• **DATASET RECORDS**
▬▬▬

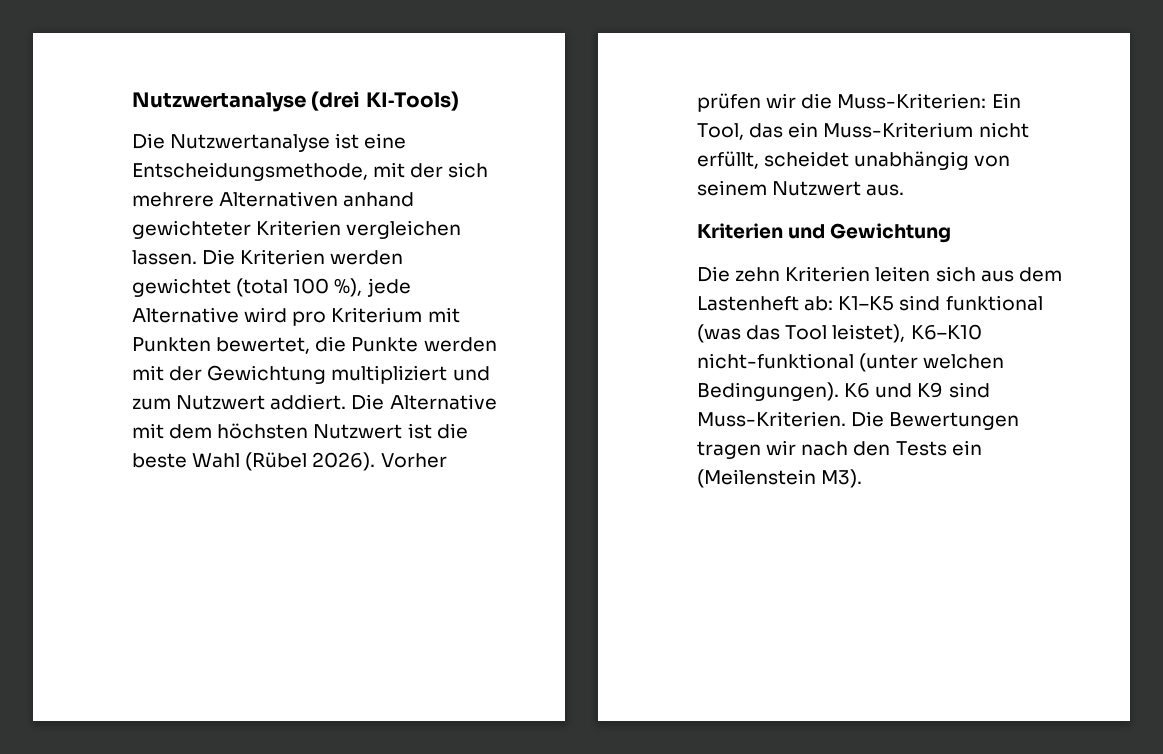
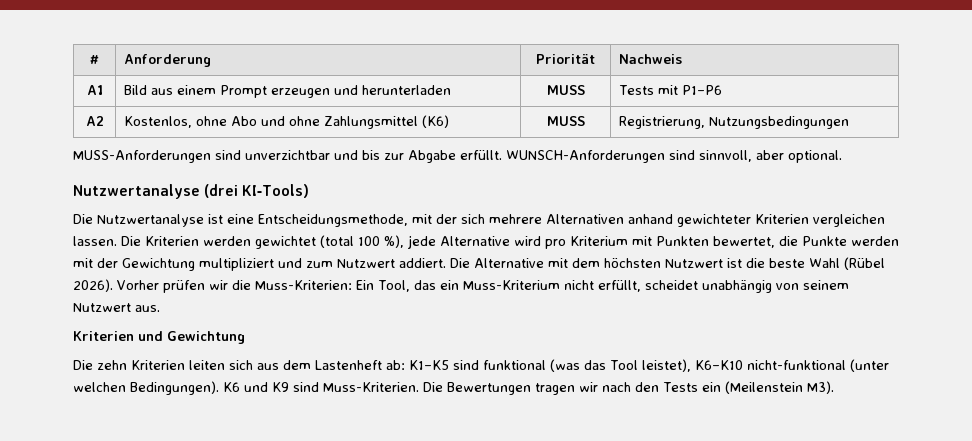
(132, 102) none -> [90,55,99,64] [123,54,211,67] [536,54,595,64] [618,54,682,64] [86,85,103,95] [123,85,451,98] [546,85,585,95] [618,85,722,95] [85,116,104,126] [123,115,449,129] [546,116,585,126] [618,116,849,129] [73,150,842,163] # | Anforderung | Priorität | Nachweis // A1 | Bild aus einem Prompt erzeugen und herunterladen | MUSS | Tests mit P1–P6 // A2 | Kostenlos, ohne Abo und ohne Zahlungsmittel (K6) | MUSS | Registrierung, Nutzungsbedingungen // MUSS-Anforderungen sind unverzichtbar und bis zur Abgabe erfüllt. WUNSCH-Anforderungen sind sinnvoll, aber optional. //

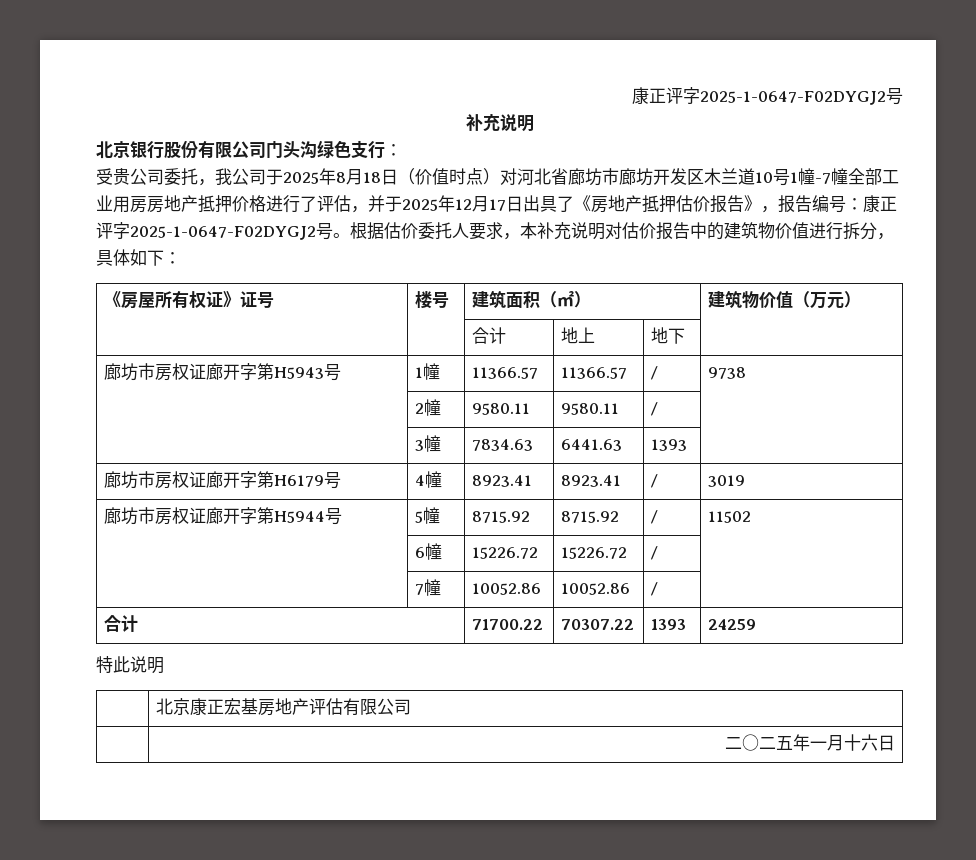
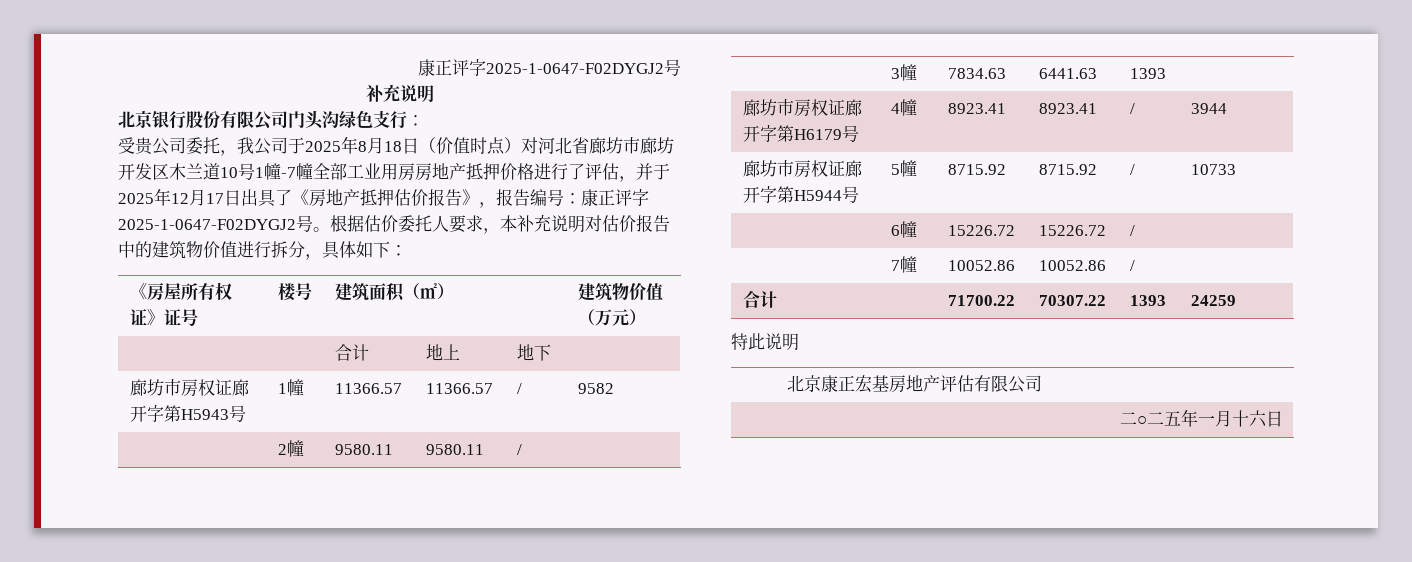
[708,367,747,379] 9738 -> [577,383,614,394] 9582
[708,475,746,487] 3019 -> [1190,103,1227,114] 3944
[708,511,752,523] 11502 -> [1190,164,1236,175] 10733

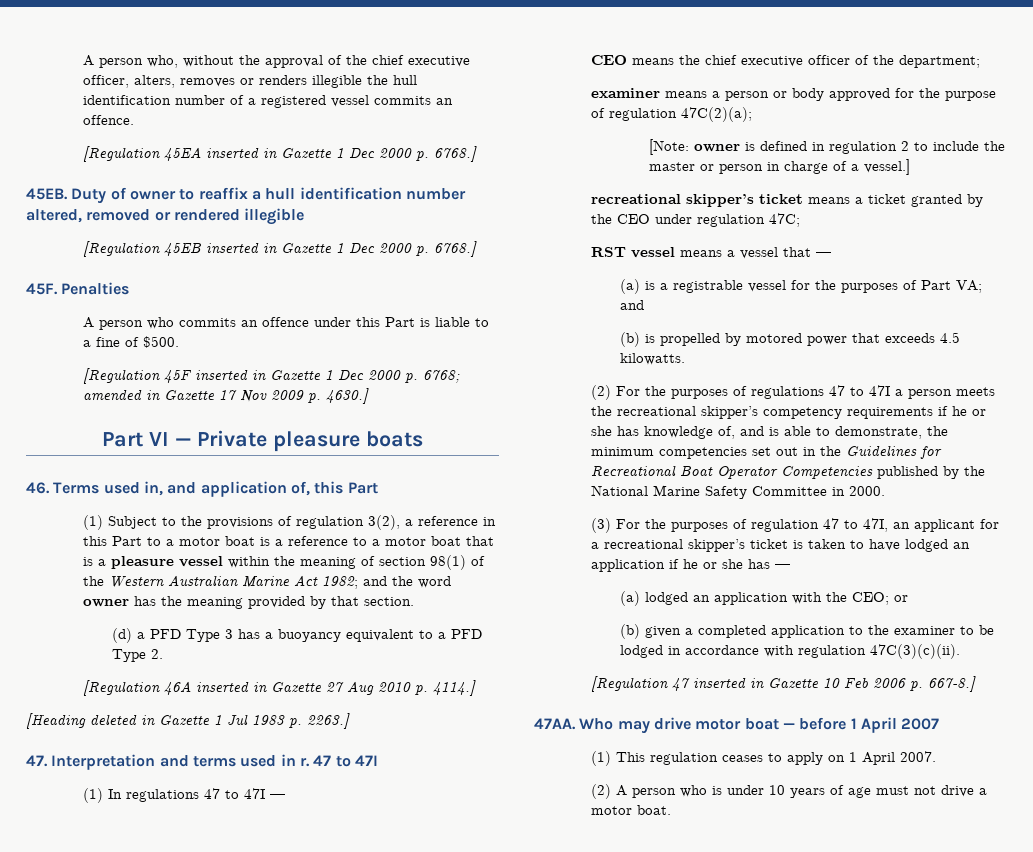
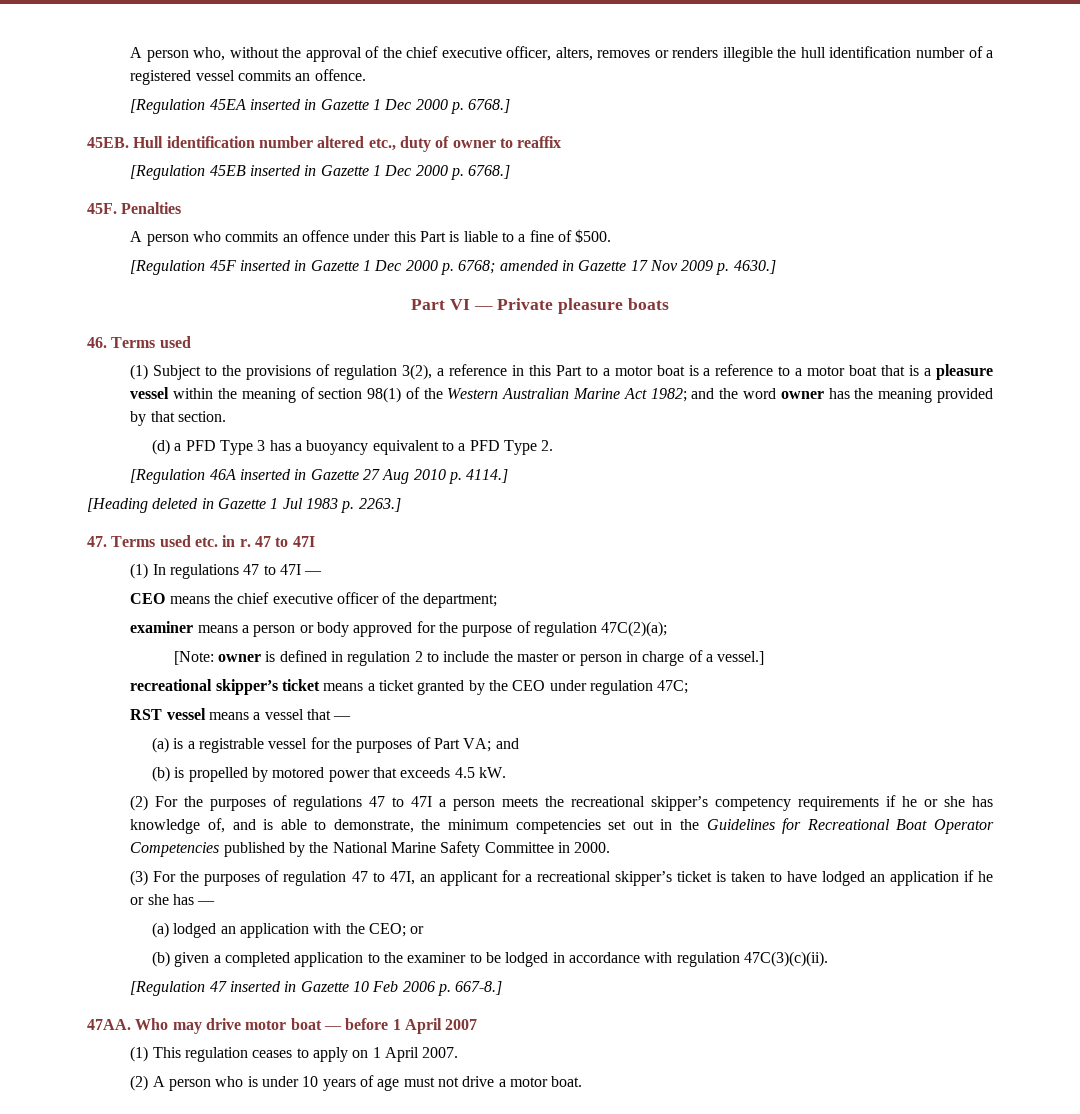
[71,187,466,204] [26,208,305,225] Duty of owner to reaffix a hull identification number altered, removed or rendered illegible -> [133,136,562,152] Hull identification number altered etc., duty of owner to reaffix
[143,481,378,497] in, and application of, this Part -> (191, 342) none
[51,754,277,770] Interpretation and terms used -> [111,535,218,547] Terms used etc.
[619,353,685,365] kilowatts. -> [478,767,506,778] kW.

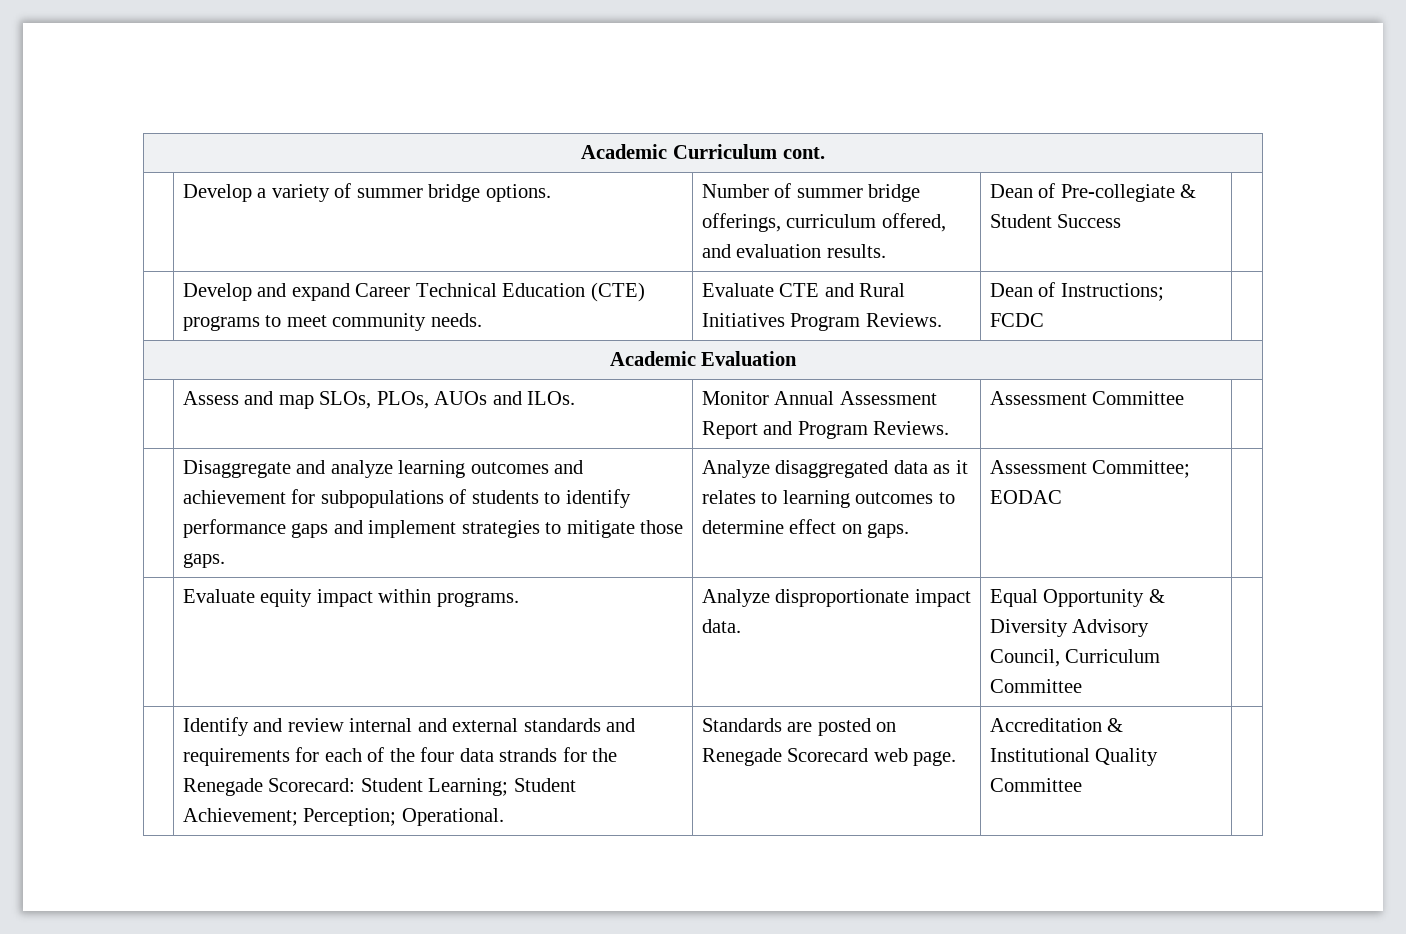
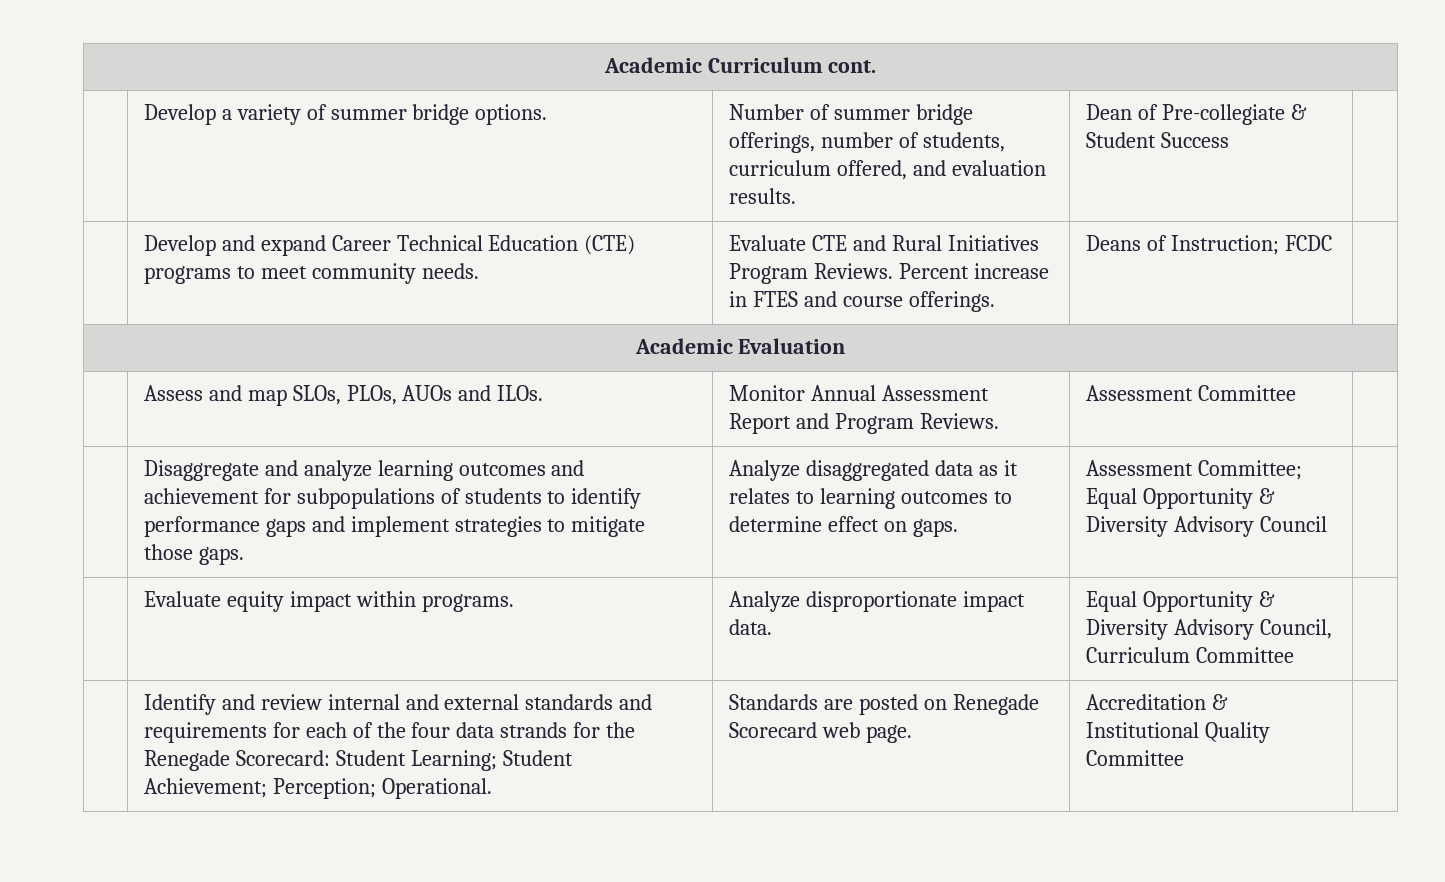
(781, 222) none -> [820,132,1005,152] number of students,
[989,282,1164,301] | Dean of Instructions; -> [898,263,1049,279] [728,291,995,312] [1085,235,1279,255] Percent increase in FTES and course offerings. | Deans of Instruction;
[989,490,1062,504] EODAC -> [1085,488,1275,509] [1085,516,1327,537] Equal Opportunity & Diversity Advisory Council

▬▬▬

• **PROBLEM DETAILS**
Set down exactly the lines above, from the line containing "[708,475,746,487] 3019 ->" through the line containing "[989,282,1164,301] | Dean". Skip the pictures.

• **TASK SOLUTION**
[708,475,746,487] 3019 -> [1190,103,1227,114] 3944
[708,511,752,523] 11502 -> [1190,164,1236,175] 10733

[71,187,466,204] [26,208,305,225] Duty of owner to reaffix a hull identification number altered, removed or rendered illegible -> [133,136,562,152] Hull identification number altered etc., duty of owner to reaffix
[143,481,378,497] in, and application of, this Part -> (191, 342) none
[51,754,277,770] Interpretation and terms used -> [111,535,218,547] Terms used etc.
[619,353,685,365] kilowatts. -> [478,767,506,778] kW.

(781, 222) none -> [820,132,1005,152] number of students,
[989,282,1164,301] | Dean of Instructions; -> [898,263,1049,279] [728,291,995,312] [1085,235,1279,255] Percent increase in FTES and course offerings. | Deans of Instruction;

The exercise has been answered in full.